= What to work on =
Please recast the lines from the one containing "scientific name: Erysimum capitatum" through the last line as a JSON list of strings, with one string per line and blank lines left out. Include both of those lines and no others.

= Dataset records =
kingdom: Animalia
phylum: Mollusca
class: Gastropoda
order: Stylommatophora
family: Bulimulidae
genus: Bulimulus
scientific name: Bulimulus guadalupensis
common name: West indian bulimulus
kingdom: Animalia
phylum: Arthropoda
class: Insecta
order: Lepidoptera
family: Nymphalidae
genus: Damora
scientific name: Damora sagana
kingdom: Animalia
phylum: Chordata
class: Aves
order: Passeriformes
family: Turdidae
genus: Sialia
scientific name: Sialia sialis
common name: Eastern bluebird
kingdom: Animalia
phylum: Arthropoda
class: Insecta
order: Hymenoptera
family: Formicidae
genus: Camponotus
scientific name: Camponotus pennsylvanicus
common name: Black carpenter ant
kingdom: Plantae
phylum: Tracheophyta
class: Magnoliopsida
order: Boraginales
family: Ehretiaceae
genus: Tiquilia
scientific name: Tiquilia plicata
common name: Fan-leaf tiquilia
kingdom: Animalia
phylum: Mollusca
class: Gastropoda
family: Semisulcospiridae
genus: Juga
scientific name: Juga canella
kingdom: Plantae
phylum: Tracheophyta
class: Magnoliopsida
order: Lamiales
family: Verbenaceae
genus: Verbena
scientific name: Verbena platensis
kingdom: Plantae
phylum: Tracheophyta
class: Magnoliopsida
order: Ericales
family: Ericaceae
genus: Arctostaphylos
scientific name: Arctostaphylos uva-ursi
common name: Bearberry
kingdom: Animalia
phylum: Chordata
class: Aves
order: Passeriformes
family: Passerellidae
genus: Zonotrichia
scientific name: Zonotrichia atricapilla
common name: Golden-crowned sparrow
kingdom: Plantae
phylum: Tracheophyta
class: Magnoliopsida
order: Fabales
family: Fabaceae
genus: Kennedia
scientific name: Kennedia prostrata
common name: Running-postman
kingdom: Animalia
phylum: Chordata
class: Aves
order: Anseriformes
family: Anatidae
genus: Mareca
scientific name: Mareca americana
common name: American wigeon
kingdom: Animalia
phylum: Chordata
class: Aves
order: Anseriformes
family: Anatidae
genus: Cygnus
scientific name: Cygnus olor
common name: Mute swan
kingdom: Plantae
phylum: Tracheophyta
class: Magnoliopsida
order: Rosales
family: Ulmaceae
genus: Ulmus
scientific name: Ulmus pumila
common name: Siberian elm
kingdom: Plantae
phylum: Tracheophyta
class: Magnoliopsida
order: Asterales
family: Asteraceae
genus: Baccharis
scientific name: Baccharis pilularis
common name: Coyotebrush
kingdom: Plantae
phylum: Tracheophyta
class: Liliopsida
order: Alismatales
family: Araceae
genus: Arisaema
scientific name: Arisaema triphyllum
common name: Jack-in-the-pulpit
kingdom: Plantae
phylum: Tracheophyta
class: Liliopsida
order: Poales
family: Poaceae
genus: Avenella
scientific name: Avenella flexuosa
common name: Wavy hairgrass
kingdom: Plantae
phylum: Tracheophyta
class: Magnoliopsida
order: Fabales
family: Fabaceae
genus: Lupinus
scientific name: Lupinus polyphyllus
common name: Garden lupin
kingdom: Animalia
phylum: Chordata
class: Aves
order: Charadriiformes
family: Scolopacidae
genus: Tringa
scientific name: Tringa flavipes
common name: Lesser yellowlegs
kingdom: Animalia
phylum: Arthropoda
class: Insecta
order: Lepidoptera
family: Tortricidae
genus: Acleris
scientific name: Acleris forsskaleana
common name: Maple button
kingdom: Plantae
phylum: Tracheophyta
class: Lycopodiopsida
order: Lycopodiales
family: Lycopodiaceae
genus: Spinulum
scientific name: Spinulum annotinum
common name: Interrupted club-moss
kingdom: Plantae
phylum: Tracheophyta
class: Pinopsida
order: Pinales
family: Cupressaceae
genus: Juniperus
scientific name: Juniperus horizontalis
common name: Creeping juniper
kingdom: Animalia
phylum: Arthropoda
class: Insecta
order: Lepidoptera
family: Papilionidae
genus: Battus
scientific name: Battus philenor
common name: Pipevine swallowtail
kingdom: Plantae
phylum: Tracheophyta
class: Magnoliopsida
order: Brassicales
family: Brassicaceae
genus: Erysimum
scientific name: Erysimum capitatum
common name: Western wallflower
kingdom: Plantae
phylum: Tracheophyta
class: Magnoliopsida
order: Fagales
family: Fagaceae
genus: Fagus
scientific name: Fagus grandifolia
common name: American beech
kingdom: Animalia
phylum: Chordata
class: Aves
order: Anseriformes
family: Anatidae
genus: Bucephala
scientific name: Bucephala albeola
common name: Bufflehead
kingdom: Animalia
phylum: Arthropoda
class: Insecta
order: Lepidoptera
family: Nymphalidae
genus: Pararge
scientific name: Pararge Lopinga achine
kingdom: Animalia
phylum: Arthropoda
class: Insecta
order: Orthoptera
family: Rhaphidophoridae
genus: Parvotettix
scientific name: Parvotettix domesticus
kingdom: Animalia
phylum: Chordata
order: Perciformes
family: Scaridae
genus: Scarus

= Solution to the exercise =
[
  "scientific name: Erysimum capitatum",
  "common name: Western wallflower",
  "kingdom: Plantae",
  "phylum: Tracheophyta",
  "class: Magnoliopsida",
  "order: Fagales",
  "family: Fagaceae",
  "genus: Fagus",
  "scientific name: Fagus grandifolia",
  "common name: American beech",
  "kingdom: Animalia",
  "phylum: Chordata",
  "class: Aves",
  "order: Anseriformes",
  "family: Anatidae",
  "genus: Bucephala",
  "scientific name: Bucephala albeola",
  "common name: Bufflehead",
  "kingdom: Animalia",
  "phylum: Arthropoda",
  "class: Insecta",
  "order: Lepidoptera",
  "family: Nymphalidae",
  "genus: Pararge",
  "scientific name: Pararge Lopinga achine",
  "kingdom: Animalia",
  "phylum: Arthropoda",
  "class: Insecta",
  "order: Orthoptera",
  "family: Rhaphidophoridae",
  "genus: Parvotettix",
  "scientific name: Parvotettix domesticus",
  "kingdom: Animalia",
  "phylum: Chordata",
  "order: Perciformes",
  "family: Scaridae",
  "genus: Scarus"
]